According to a publication from OncLive, the Food and Drug Administration (FDA) recently granted priority review status to a supplemental biologics license application for Zejula. Zejula (generic name niraparib) is a small molecule drug that was first approved by the FDA in 2017 for the “maintenance treatment” of certain cases of advanced fallopian, ovarian, or peritoneal cancer.

About Ovarian, Fallopian Tube, and Peritoneal Cancer

Ovarian cancer is, despite its name, somewhat of an umbrella term. Cancers that originate in the ovaries, fallopian tubes, and peritoneum are all closely related. The term “ovarian cancer” can broadly refer to any of these cancers — the areas affected are so close together it can be difficult to determine where a particular cancer originated.

Every year, there are over twenty-two-and-a-half thousand new ovarian cancer diagnoses. Most of these cancers will be high-grade serous carcinomas — which have the lowest survival rates of all ovarian cancers. Although ovarian cancers only account for 2.5% of cancers cases affecting women, they’re also responsible for 5% of all cancer deaths.
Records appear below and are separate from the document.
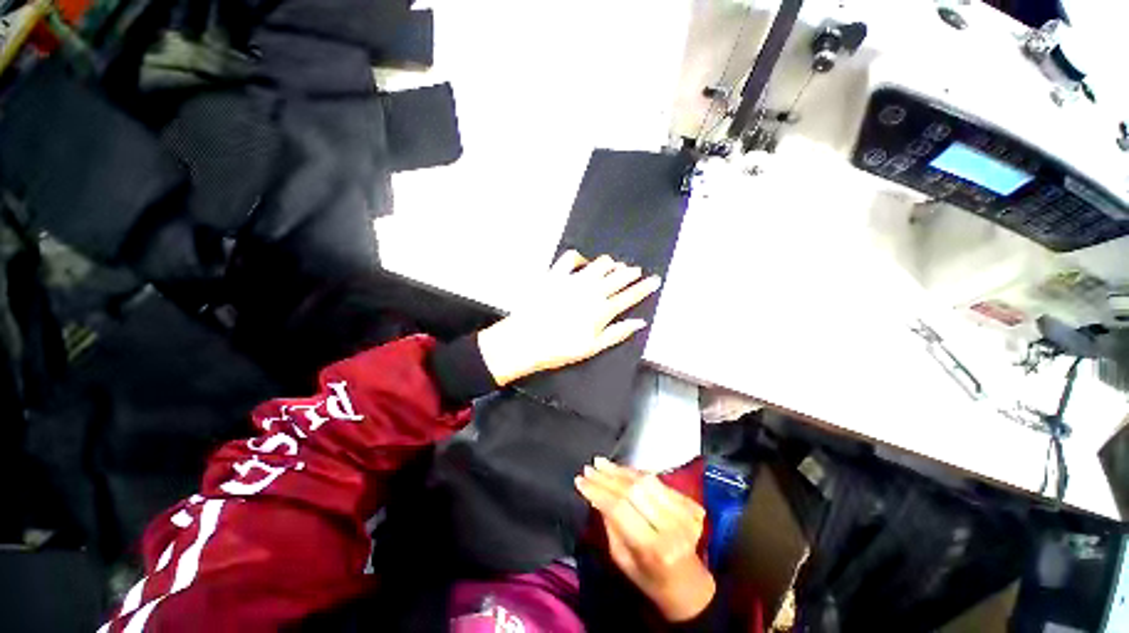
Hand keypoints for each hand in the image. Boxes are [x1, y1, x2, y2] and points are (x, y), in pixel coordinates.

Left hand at [476, 251, 660, 385]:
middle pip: (618, 278)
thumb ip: (618, 333)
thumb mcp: (593, 347)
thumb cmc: (560, 347)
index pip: (630, 296)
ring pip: (600, 264)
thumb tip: (640, 323)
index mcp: (602, 310)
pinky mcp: (556, 275)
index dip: (644, 288)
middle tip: (638, 272)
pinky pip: (571, 259)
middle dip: (631, 273)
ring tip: (616, 266)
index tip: (655, 280)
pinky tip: (584, 262)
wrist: (526, 340)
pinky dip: (580, 258)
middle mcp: (592, 291)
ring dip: (611, 264)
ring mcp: (574, 280)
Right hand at [575, 457, 715, 621]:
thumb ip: (611, 526)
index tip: (580, 480)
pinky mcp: (692, 505)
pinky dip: (638, 473)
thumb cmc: (650, 580)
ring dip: (621, 470)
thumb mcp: (623, 561)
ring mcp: (685, 514)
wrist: (691, 588)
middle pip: (633, 490)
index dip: (597, 491)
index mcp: (654, 548)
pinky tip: (622, 469)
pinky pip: (659, 481)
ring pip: (646, 481)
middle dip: (607, 476)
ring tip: (602, 463)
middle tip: (589, 468)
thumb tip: (596, 495)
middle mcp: (672, 527)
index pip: (619, 509)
Treatment is more effective in the cancer’s early stages. However, 59% of women with ovarian cancer aren’t diagnosed before the disease has progressed to an advanced stage. That’s because for a long time, physicians had no techniques available to detect the cancer’s presence early. Recent technological advances have made early detection possible to an extent, but are still unable to definitively provide a diagnosis in many cases.

Zejula Receives Modified Biologics License Application Approval

Zejula was first approved by the FDA in 2017 for the “maintenance treatment” of advanced ovarian cancers that had responded well to platinum-based chemotherapy.

Just this June, the FDA approved Massachusetts-based Tesaro’s modified biologics license application for the drug. The new ruling “adjusts” Zejula’s existing approval status to apply to the treatment of people with advanced ovarian cancers who have already undergone more than two regimens of chemotherapy, have a mutation on the BRCA gene or have homologous recombination deficiency, and who have shown positive response to platinum-based chemo.

Essentially, Zejula will now be available to slightly more ovarian cancer patients than it was before. However, that’s commendable — a slight increase in the availability of a treatment can save lives when dealing with a condition like ovarian cancer.